WHAT IS REQUIRED
Please answer these questions using the article on the COVID-19 surge and the Philippine economy:
1. Until what date is Metro Manila under Alert Level 3?
2. By how much does the government expect the economy to expand this year?
3. What was the daily COVID-19 tally as of Monday?

SELECTED EXCERPT
###

METRO MANILA is under Alert Level 3, a stricter form of lockdown, up to Jan. 15 to curb the spike in coronavirus cases. — PHILIPPINE STAR/ MICHAEL VARCAS

By Jenina P. Ibañez, Senior Reporter

A FASTER ROLLOUT of coronavirus disease 2019 (COVID-19) vaccines and public compliance with health protocols have become more urgent as the recent increase in infections threatens to slow down the Philippine economy in the first three months of 2022, analysts said.

The recent surge in cases due to the Omicron variant could impact economic growth in the first quarter, Ruben Carlo O. Asuncion, UnionBank of the Philippines, Inc. chief economist, said

“Although it may not resemble the previous lockdowns, it can be quite a drag,” he said in a Viber message last week.

The government in December raised its gross domestic product (GDP) projection for 2021 to 5.5% after the economy grew faster than expected in the third quarter, leading economic managers to anticipate eased lockdown measures by January.

The government expects the economy to expand by 7-9% this year.

However, Metro Manila was placed under Alert Level 3, a stricter form of lockdown, starting Monday up to Jan. 15 to curb the spike in COVID-19 cases. A council composed of Metro Manila mayors also agreed to enact measures to restrict the movement of unvaccinated people.

As of Monday, the daily COVID-19 tally reached 4,084, for a total active case count of 24,992.

Early studies suggest that the Omicron variant is more contagious but leads to fewer hospitalizations than the Delta variant. The Omicron-driven surge in cases overseas has led other countries to go into lockdown.

###

SUPPLIED MATERIAL
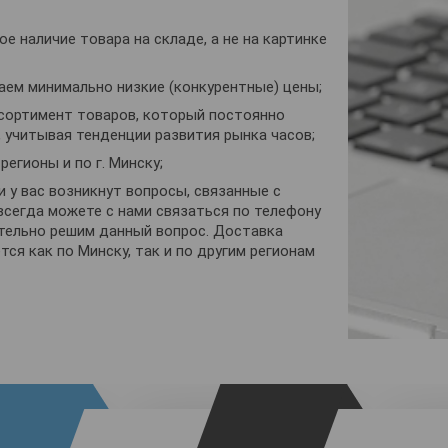
:
ое наличие товара на складе, а не на картинке
аем минимально низкие (конкурентные) цены;
ссортимент товаров, который постоянно
 учитывая тенденции развития рынка часов;
регионы и по г. Минску;
ли у вас возникнут вопросы, связанные с
всегда можете с нами связаться по телефону
тельно решим данный вопрос. Доставка
ся как по Минску, так и по другим регионам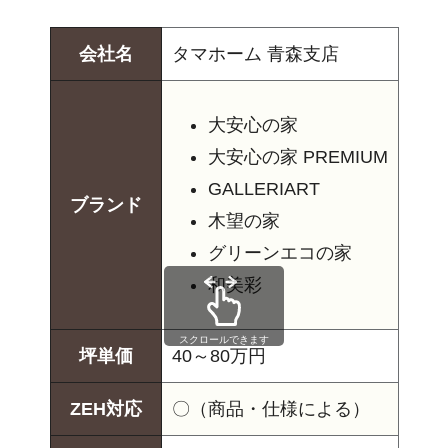
会社名
タマホーム 青森支店
大安心の家
大安心の家 PREMIUM
GALLERIART
ブランド
木望の家
グリーンエコの家
和美彩
スクロールできます
坪単価
40～80万円
ZEH対応
〇（商品・仕様による）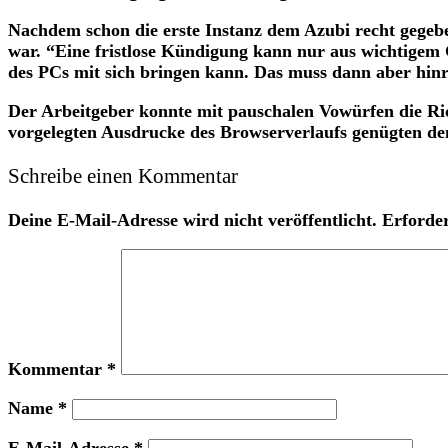
Nachdem schon die erste Instanz dem Azubi recht gegebe
war. “Eine fristlose Kündigung kann nur aus wichtigem G
des PCs mit sich bringen kann. Das muss dann aber hinr
Der Arbeitgeber konnte mit pauschalen Vowürfen die Rich
vorgelegten Ausdrucke des Browserverlaufs genügten de
Schreibe einen Kommentar
Deine E-Mail-Adresse wird nicht veröffentlicht.
Erforder
Kommentar
*
Name
*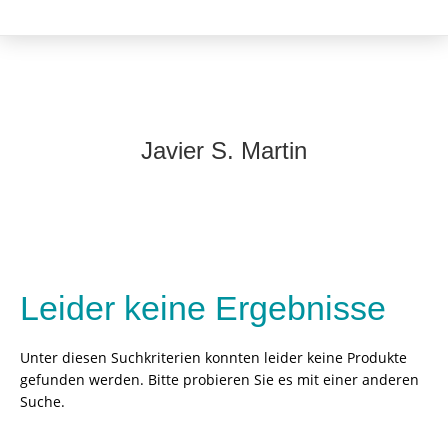
Javier S. Martin
Leider keine Ergebnisse
Unter diesen Suchkriterien konnten leider keine Produkte
gefunden werden. Bitte probieren Sie es mit einer anderen
Suche.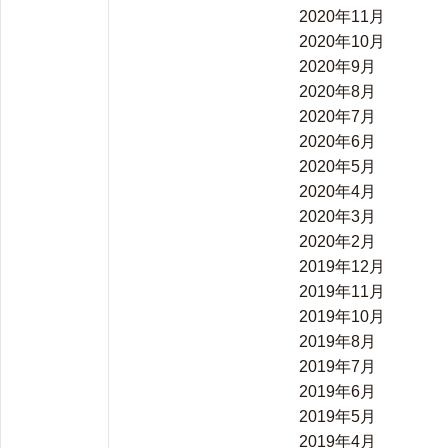
2020年11月
2020年10月
2020年9月
2020年8月
2020年7月
2020年6月
2020年5月
2020年4月
2020年3月
2020年2月
2019年12月
2019年11月
2019年10月
2019年8月
2019年7月
2019年6月
2019年5月
2019年4月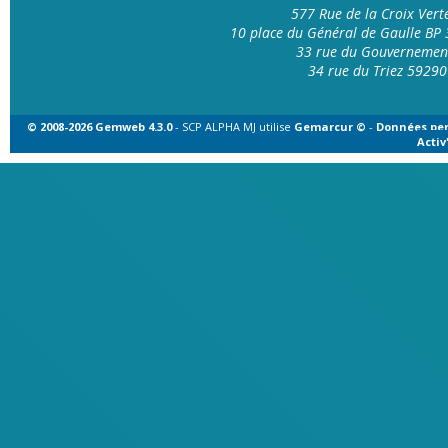
577 Rue de la Croix Ver
10 place du Général de Gaulle B
33 rue du Gouvernemen
34 rue du Triez 592
© 2008-2026 Gemweb 4.3.0
- SCP ALPHA MJ utilise
Gemarcur ©
-
Données per
Acti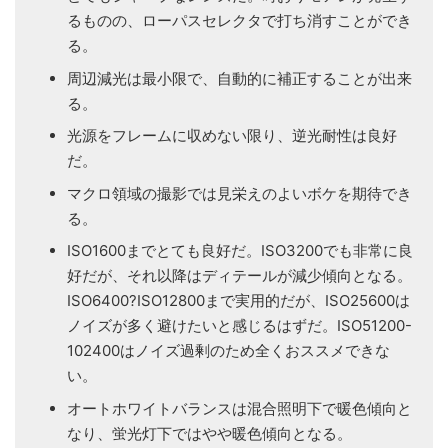
るものの、ローパスセレクタで打ち消すことができ
る。
周辺減光は最小限で、自動的に補正することが出来
る。
光源をフレームに収めない限り、逆光耐性は良好
だ。
マクロ領域の撮影では見栄えのよいボケを期待でき
る。
ISO1600までとても良好だ。ISO3200でも非常に良
好だが、それ以降はディテールが減少傾向となる。
ISO6400?ISO12800まで実用的だが、ISO25600は
ノイズが多く避けたいと感じるはずだ。ISO51200-
102400はノイズ過剰のため全くおススメできな
い。
オートホワイトバランスは混合照明下で暖色傾向と
なり、蛍光灯下ではやや暖色傾向となる。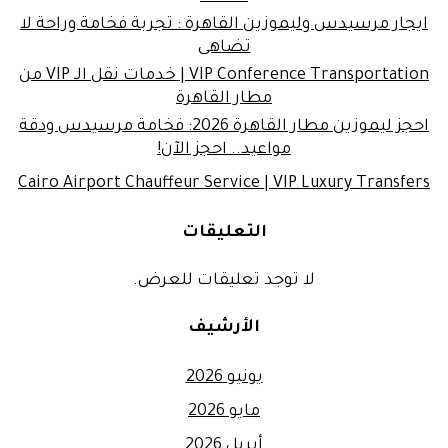
ايجار مرسيدس وليموزين القاهرة : تجربة فخامة وراحة لا
تضاهى
VIP Conference Transportation | خدمات نقل الـ VIP من
مطار القاهرة
احجز ليموزين مطار القاهرة 2026: فخامة مرسيدس ودقة
مواعيد.. احجز الآن!
Cairo Airport Chauffeur Service | VIP Luxury Transfers
التعليقات
لا توجد تعليقات للعرض.
الأرشيف
يونيو 2026
مايو 2026
أبريل 2026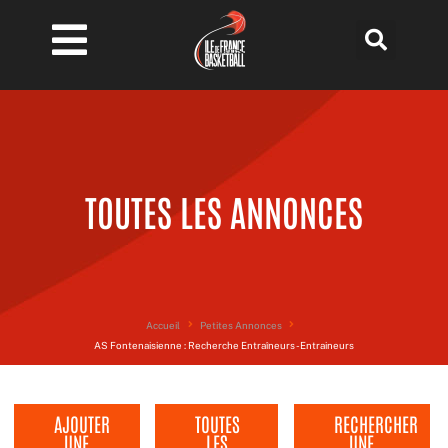
Aller
au
contenu
TOUTES LES ANNONCES
Accueil
Petites Annonces
AS Fontenaisienne : Recherche Entraîneurs - Entraineurs
AJOUTER
TOUTES
RECHERCHER
UNE
LES
UNE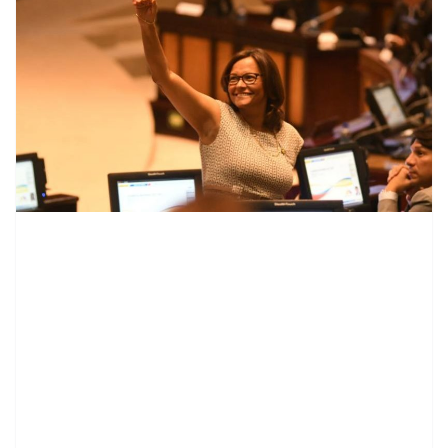
contenid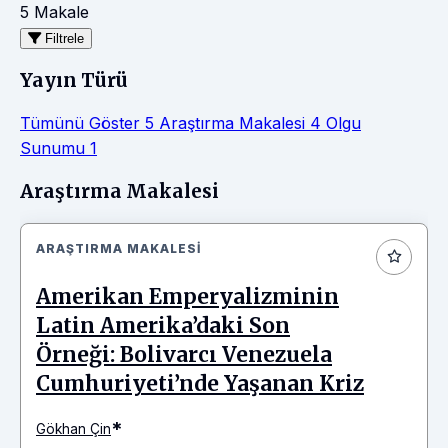
5 Makale
Filtrele
Yayın Türü
Tümünü Göster
5
Araştırma Makalesi
4
Olgu
Sunumu
1
Makaleler
Araştırma Makalesi
ARAŞTIRMA MAKALESI
Amerikan Emperyalizminin
Latin Amerika’daki Son
Örneği: Bolivarcı Venezuela
Cumhuriyeti’nde Yaşanan Kriz
*
Gökhan Çin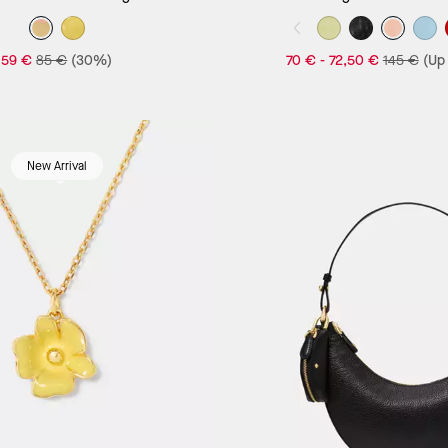
59 €
85 €
(30%)
70 €
-
72,50 €
145 €
(Up
New Arrival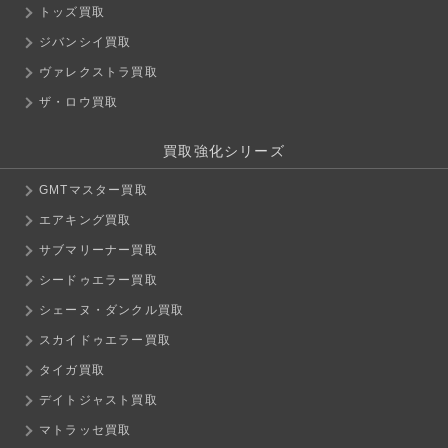
トッズ買取
ジバンシイ買取
ヴァレクストラ買取
ザ・ロウ買取
買取強化シリーズ
GMTマスター買取
エアキング買取
サブマリーナー買取
シードゥエラー買取
シェーヌ・ダンクル買取
スカイドゥエラー買取
タイガ買取
デイトジャスト買取
マトラッセ買取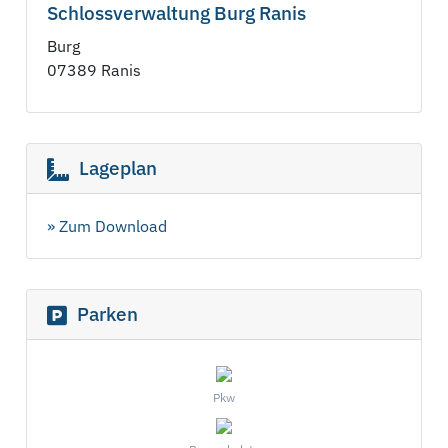
Schlossverwaltung Burg Ranis
Burg
07389 Ranis
Lageplan
» Zum Download
Parken
Pkw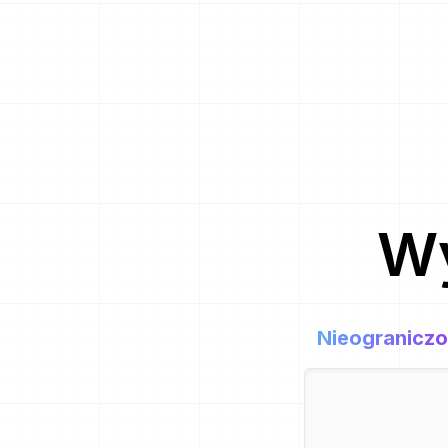
Wy
Nieogranicz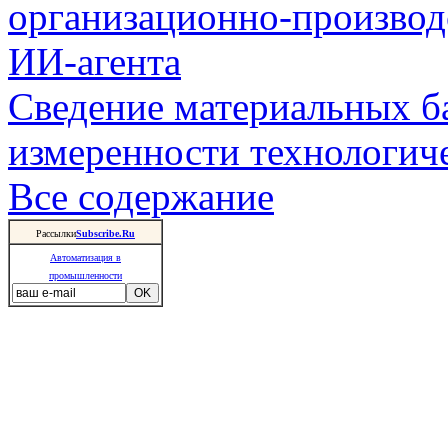
организационно-производ
ИИ-агента
Сведение материальных б
измеренности технологич
Все содержание
Рассылки
Subscribe.Ru
Автоматизация в
промышленности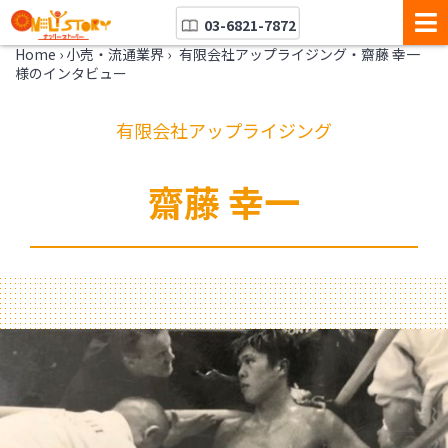
03-6821-7872
Home
›
小売・流通業界
›
有限会社アップライジング・齋藤 幸一
様のインタビュー
有限会社アップライジング
齋藤 幸一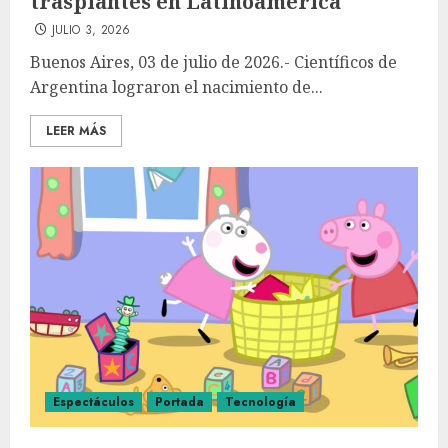
trasplantes en Latinoamérica
JULIO 3, 2026
Buenos Aires, 03 de julio de 2026.- Científicos de
Argentina lograron el nacimiento de...
LEER MÁS
Espectáculos
Portada
Tecnología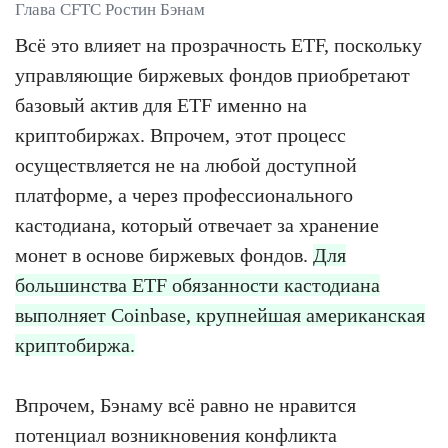
Глава CFTC Ростин Бэнам
Всё это влияет на прозрачность ETF, поскольку
управляющие биржевых фондов приобретают
базовый актив для ETF именно на
криптобиржах. Впрочем, этот процесс
осуществляется не на любой доступной
платформе, а через профессионального
кастодиана, который отвечает за хранение
монет в основе биржевых фондов.
Для
большинства ETF обязанности кастодиана
выполняет Coinbase, крупнейшая американская
криптобиржа.
Впрочем, Бэнаму всё равно не нравится
потенциал возникновения конфликта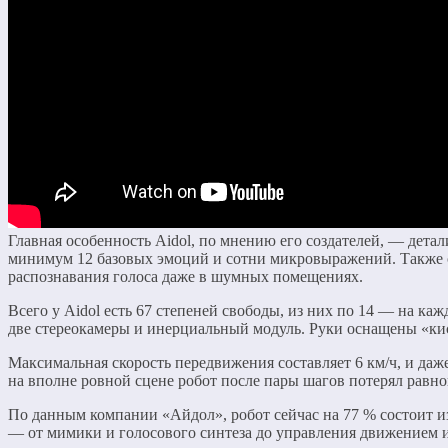
Главная особенность Aidol, по мнению его создателей, — дет
минимум 12 базовых эмоций и сотни микровыражений. Также о
распознавания голоса даже в шумных помещениях.
Всего у Aidol есть 67 степеней свободы, из них по 14 — на ка
две стереокамеры и инерциальный модуль. Руки оснащены «кис
Максимальная скорость передвижения составляет 6 км/ч, и даж
на вполне ровной сцене робот после пары шагов потерял равнов
По данным компании «Айдол», робот сейчас на 77 % состоит из
— от мимики и голосового синтеза до управления движением и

###

ANSWER BOX
1. Jan. 15
2. 7-9%
3. 4,084